*** Provided material ***
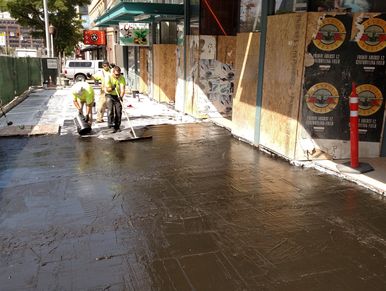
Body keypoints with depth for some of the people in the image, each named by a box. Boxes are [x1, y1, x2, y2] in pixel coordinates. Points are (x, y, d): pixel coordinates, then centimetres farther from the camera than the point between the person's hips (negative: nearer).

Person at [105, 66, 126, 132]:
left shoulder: (122, 78, -14)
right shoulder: (109, 77, -16)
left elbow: (122, 89, -25)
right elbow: (107, 89, -15)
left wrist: (121, 96, -43)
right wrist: (112, 88, -36)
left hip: (118, 96, 2)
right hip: (110, 95, -1)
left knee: (119, 111, -4)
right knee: (110, 108, -23)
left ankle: (117, 127, 5)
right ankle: (110, 123, -22)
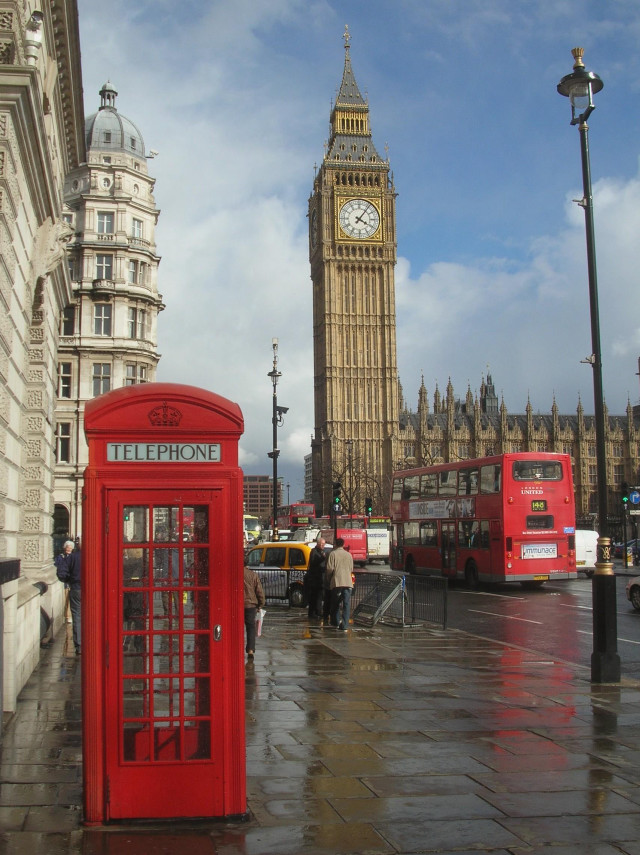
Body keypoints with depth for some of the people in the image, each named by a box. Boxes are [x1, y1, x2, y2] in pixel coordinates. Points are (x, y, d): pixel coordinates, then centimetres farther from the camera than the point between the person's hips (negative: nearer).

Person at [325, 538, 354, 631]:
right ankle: (345, 625, -6)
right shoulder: (349, 555, 10)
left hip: (336, 581, -2)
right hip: (348, 582, 2)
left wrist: (329, 579, 10)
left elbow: (330, 568, -6)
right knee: (346, 604, 0)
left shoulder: (333, 554, -1)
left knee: (335, 603, 13)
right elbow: (351, 569, 15)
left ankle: (336, 622, 21)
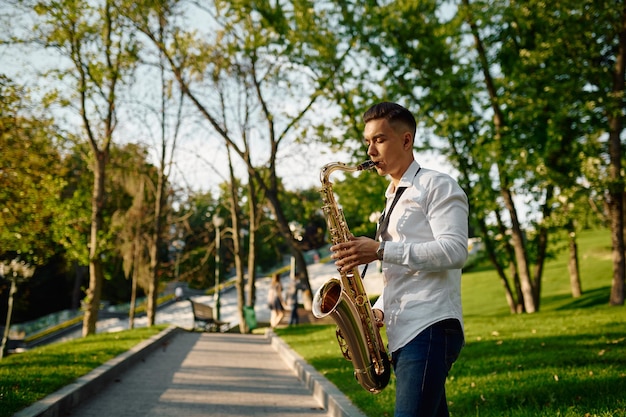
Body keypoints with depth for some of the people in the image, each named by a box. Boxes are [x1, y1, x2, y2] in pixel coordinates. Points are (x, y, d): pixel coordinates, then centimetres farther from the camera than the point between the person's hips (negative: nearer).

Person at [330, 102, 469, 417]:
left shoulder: (437, 186, -1)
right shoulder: (393, 200, 25)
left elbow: (454, 251, -15)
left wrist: (380, 250, -18)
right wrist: (378, 310, 10)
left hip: (430, 330, -9)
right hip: (403, 334, 9)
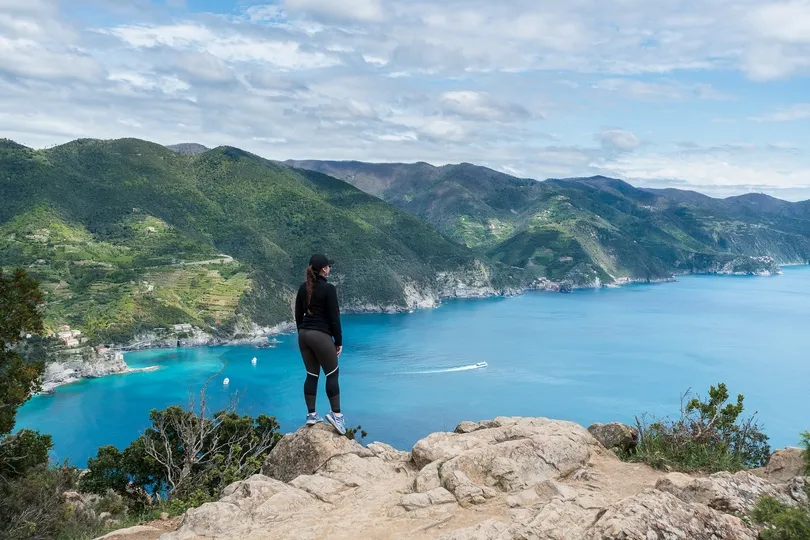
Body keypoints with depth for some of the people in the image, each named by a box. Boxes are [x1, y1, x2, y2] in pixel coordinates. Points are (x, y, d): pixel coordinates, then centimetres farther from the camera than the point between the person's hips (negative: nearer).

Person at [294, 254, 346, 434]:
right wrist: (339, 341, -4)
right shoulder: (328, 288, -14)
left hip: (304, 335, 7)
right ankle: (336, 414, 2)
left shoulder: (303, 288, 7)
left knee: (311, 374, 13)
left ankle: (311, 414, 16)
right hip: (321, 335, -7)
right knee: (332, 374, 4)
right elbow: (334, 317, -12)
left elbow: (298, 314, 13)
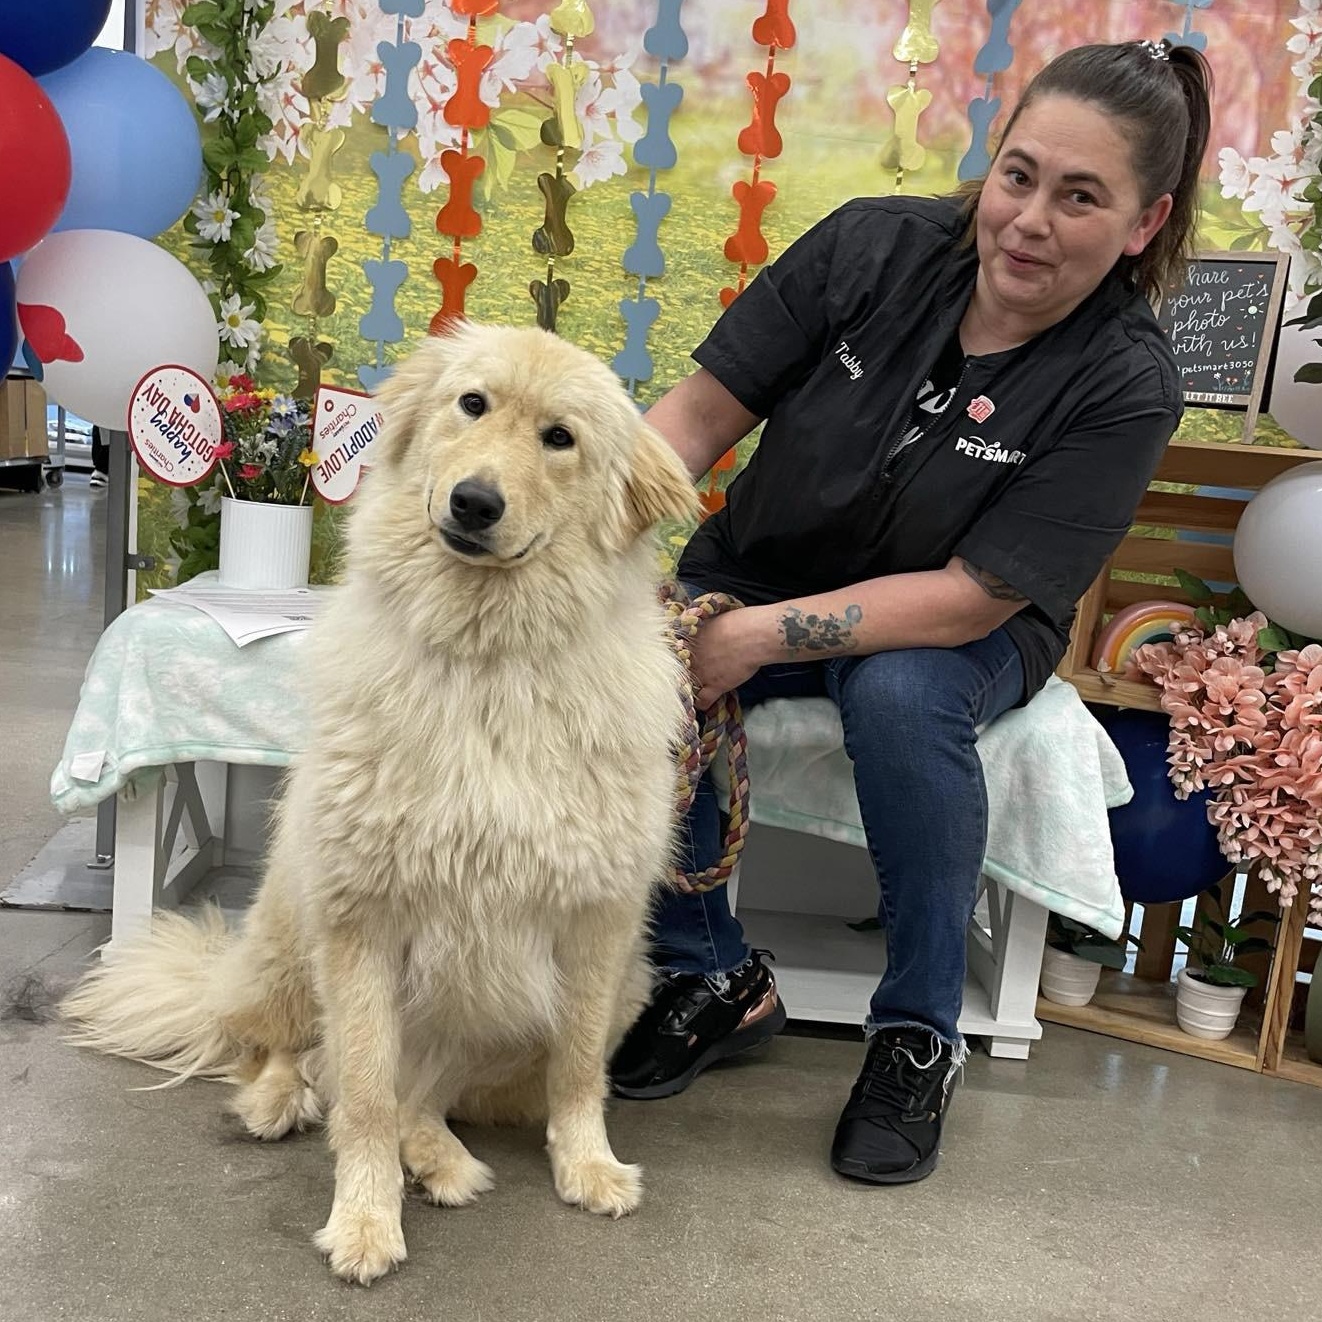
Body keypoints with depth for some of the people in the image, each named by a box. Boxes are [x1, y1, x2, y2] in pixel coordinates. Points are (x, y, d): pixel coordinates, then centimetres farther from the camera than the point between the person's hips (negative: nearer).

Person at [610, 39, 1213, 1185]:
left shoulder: (1126, 385, -20)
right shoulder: (875, 248, -14)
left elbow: (974, 597, -24)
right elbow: (703, 409, -10)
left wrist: (762, 636, -32)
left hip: (951, 631, -2)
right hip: (756, 576, 3)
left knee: (900, 695, -36)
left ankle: (919, 1033, -11)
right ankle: (713, 977, -1)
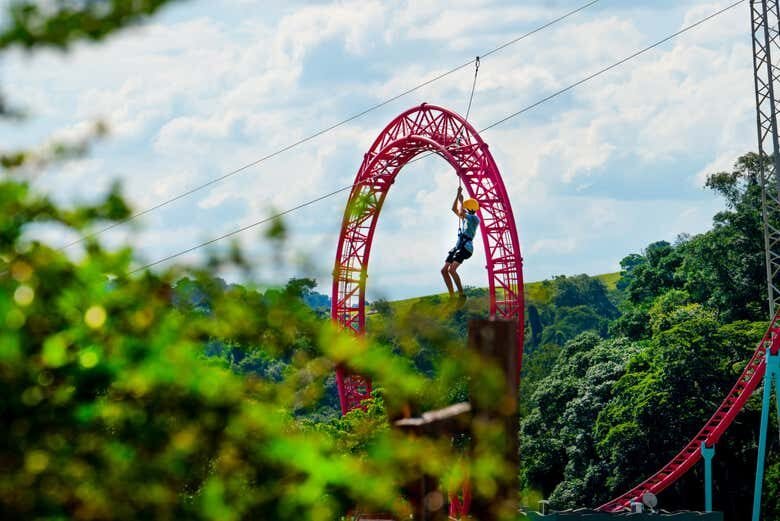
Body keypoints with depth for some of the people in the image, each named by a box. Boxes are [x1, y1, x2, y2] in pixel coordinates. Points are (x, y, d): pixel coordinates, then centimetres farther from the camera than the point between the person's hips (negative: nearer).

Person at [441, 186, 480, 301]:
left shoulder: (475, 219, -6)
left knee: (451, 270, -26)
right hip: (458, 247, 10)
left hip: (465, 248, -10)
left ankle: (461, 294, -21)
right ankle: (452, 296, 1)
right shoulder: (466, 218, 21)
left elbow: (461, 213, -21)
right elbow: (454, 209, 25)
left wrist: (461, 201, -6)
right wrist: (458, 194, 17)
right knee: (444, 270, 2)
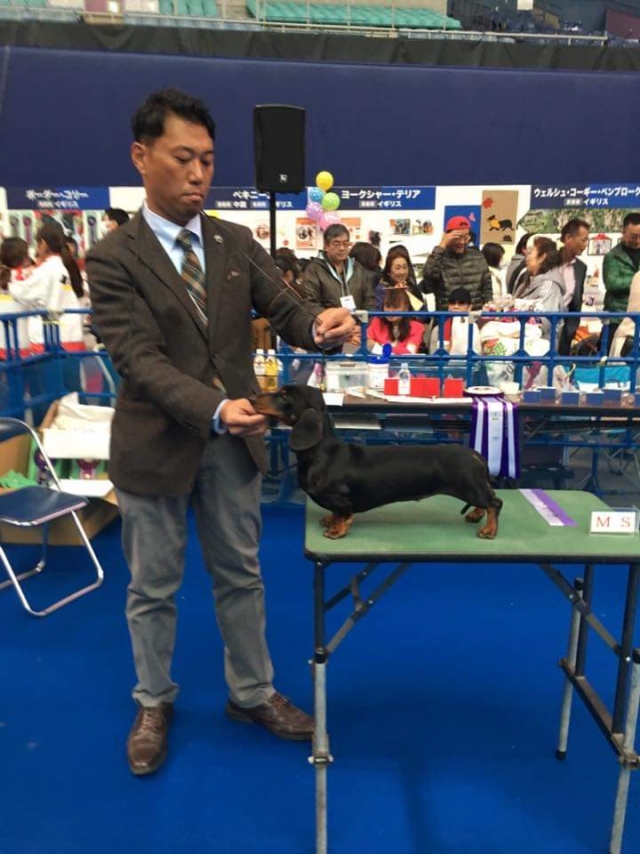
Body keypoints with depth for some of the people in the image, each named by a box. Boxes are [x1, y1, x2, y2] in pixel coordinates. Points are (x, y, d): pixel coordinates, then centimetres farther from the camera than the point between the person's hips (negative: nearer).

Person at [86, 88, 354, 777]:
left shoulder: (237, 243, 4)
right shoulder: (112, 258, -9)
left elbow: (286, 313, -2)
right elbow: (139, 359, -18)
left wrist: (323, 325, -27)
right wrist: (214, 409, -34)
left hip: (233, 441, 4)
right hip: (156, 446, -3)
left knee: (240, 575, 17)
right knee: (153, 586, 15)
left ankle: (251, 693, 38)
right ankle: (153, 703, 40)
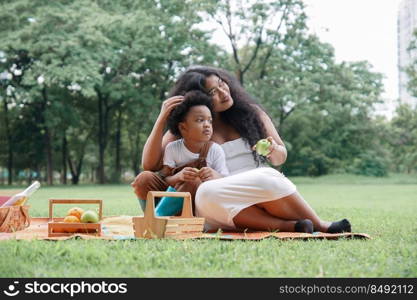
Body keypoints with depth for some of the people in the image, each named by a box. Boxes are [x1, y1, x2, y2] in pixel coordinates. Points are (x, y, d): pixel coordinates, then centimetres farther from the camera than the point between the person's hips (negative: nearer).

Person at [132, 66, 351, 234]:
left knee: (266, 177, -35)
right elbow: (150, 164, -1)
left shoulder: (250, 112, 13)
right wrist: (162, 119, -9)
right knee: (206, 193, -37)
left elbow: (281, 157, 15)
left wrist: (275, 152, -10)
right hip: (220, 206, 0)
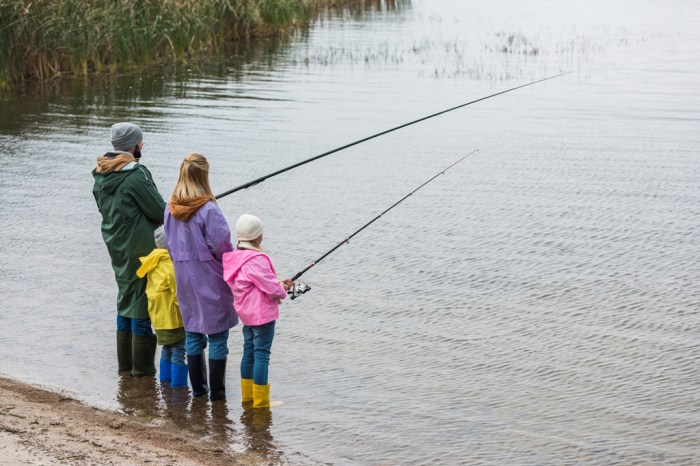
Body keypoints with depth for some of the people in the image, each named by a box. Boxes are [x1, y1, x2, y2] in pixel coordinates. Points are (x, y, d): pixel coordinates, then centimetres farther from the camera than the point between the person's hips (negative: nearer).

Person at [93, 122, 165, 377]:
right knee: (142, 299, 0)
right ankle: (142, 365, 5)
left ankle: (125, 360, 24)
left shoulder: (101, 175, 5)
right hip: (141, 248, -8)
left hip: (115, 246, 8)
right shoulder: (136, 175, -20)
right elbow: (160, 211, -16)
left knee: (125, 296, 18)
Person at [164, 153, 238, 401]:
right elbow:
*** End of Provided material ***
● What you need to do
Print the lines from the beginning of the records up to and including the line containing "left ankle: (117, 127, 5)", word for word, with no pictures.

● Worked solution
Body keypoints with depth for some of the people in the image, each named by a box. Boxes are [x1, y1, x2, y2] in pixel coordinates. Points are (x, y, d): pixel coordinates, then centimetres farther from the camera than the point between the person's hips (negative: nearer).

Person at [105, 66, 126, 132]:
left shoulder: (122, 78, -14)
right shoulder: (109, 77, -16)
left elbow: (122, 89, -25)
right elbow: (107, 89, -15)
left wrist: (121, 96, -43)
right wrist: (112, 88, -36)
left hip: (118, 96, 2)
right hip: (110, 95, -1)
left knee: (119, 111, -4)
right knee: (110, 108, -23)
left ankle: (117, 127, 5)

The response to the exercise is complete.